Copy the records below in full, keeping each word as it is but omitting the pictures.

Per-instance keypoint data:

::::

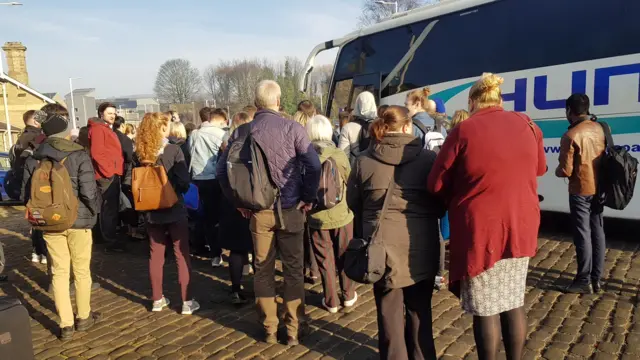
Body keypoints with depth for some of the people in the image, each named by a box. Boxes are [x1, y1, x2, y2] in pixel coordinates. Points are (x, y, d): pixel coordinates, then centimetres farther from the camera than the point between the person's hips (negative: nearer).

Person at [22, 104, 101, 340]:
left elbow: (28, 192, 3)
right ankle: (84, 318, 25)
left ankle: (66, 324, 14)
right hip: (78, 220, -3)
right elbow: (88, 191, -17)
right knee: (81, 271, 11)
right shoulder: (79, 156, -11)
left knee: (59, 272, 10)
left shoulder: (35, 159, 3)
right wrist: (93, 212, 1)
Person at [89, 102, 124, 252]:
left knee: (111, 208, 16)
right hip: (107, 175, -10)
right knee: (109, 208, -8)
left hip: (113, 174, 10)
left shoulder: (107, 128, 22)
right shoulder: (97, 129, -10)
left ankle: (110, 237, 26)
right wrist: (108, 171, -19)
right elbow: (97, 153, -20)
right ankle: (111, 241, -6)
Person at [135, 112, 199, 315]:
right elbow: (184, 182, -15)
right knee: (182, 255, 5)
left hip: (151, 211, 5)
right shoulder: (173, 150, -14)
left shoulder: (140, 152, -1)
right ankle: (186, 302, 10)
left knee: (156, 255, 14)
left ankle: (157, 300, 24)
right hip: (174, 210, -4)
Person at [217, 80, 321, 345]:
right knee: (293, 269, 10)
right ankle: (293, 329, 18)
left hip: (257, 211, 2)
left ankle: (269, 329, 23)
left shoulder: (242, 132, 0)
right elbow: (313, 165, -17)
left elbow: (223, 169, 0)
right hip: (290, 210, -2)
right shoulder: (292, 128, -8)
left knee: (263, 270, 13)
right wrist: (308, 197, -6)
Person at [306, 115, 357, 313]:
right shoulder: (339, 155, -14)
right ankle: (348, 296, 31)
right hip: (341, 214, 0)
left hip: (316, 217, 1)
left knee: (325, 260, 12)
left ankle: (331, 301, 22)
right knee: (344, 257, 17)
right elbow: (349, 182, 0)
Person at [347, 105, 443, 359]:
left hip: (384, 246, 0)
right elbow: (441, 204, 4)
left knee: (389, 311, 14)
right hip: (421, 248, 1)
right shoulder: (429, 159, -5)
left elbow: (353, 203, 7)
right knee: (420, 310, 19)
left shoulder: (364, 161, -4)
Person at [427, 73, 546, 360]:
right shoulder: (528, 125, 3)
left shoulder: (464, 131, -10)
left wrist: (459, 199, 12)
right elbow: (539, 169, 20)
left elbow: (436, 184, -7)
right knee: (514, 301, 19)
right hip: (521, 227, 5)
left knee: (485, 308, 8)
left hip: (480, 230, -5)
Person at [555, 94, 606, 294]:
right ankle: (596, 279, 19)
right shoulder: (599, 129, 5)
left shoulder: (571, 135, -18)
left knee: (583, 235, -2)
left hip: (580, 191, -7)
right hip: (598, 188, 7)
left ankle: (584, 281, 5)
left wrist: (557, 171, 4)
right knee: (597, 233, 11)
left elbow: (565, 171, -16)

::::

__RESULT FOR THIS TASK__.
Body keypoints with depth for some of the people in the image, each named by a box. Boxes are [x1, y1, x2, y2] in pixel coordinates. Points are (x, y, d): pixel coordinates, then centimetres farther from the camera than the point between the person's hips (negative: nearer).

Person at [22, 104, 101, 340]:
left elbow: (28, 192, 3)
right ankle: (84, 318, 25)
left ankle: (66, 324, 14)
right hip: (78, 220, -3)
right elbow: (88, 191, -17)
right knee: (81, 271, 11)
right shoulder: (79, 156, -11)
left knee: (59, 272, 10)
left shoulder: (35, 159, 3)
right wrist: (93, 212, 1)
Person at [89, 102, 124, 252]:
left knee: (111, 208, 16)
right hip: (107, 175, -10)
right knee: (109, 208, -8)
left hip: (113, 174, 10)
left shoulder: (107, 128, 22)
right shoulder: (97, 129, -10)
left ankle: (110, 237, 26)
right wrist: (108, 171, -19)
right elbow: (97, 153, -20)
right ankle: (111, 241, -6)
Person at [135, 112, 199, 315]:
right elbow: (184, 182, -15)
right knee: (182, 255, 5)
left hip: (151, 211, 5)
right shoulder: (173, 150, -14)
left shoulder: (140, 152, -1)
right ankle: (186, 302, 10)
left knee: (156, 255, 14)
left ankle: (157, 300, 24)
right hip: (174, 210, -4)
Person at [217, 80, 321, 345]:
right knee: (293, 269, 10)
right ankle: (293, 329, 18)
left hip: (257, 211, 2)
left ankle: (269, 329, 23)
left shoulder: (242, 132, 0)
right elbow: (313, 165, -17)
left elbow: (223, 169, 0)
right hip: (290, 210, -2)
right shoulder: (292, 128, -8)
left knee: (263, 270, 13)
right wrist: (308, 197, -6)
Person at [306, 115, 357, 313]:
right shoulder: (339, 155, -14)
right ankle: (348, 296, 31)
right hip: (341, 214, 0)
left hip: (316, 217, 1)
left knee: (325, 260, 12)
left ankle: (331, 301, 22)
right knee: (344, 257, 17)
right elbow: (349, 182, 0)
Person at [347, 105, 443, 359]:
left hip: (384, 246, 0)
right elbow: (441, 204, 4)
left knee: (389, 311, 14)
right hip: (421, 248, 1)
right shoulder: (429, 159, -5)
left elbow: (353, 203, 7)
right knee: (420, 310, 19)
left shoulder: (364, 161, -4)
Person at [427, 73, 546, 360]:
right shoulder: (528, 125, 3)
left shoulder: (464, 131, -10)
left wrist: (459, 199, 12)
right elbow: (539, 169, 20)
left elbow: (436, 184, -7)
right knee: (514, 301, 19)
right hip: (521, 227, 5)
left knee: (485, 308, 8)
left hip: (480, 230, -5)
Person at [555, 94, 606, 294]:
right ankle: (596, 279, 19)
right shoulder: (599, 129, 5)
left shoulder: (571, 135, -18)
left knee: (583, 235, -2)
left hip: (580, 191, -7)
right hip: (598, 188, 7)
left ankle: (584, 281, 5)
left wrist: (557, 171, 4)
right knee: (597, 233, 11)
left elbow: (565, 171, -16)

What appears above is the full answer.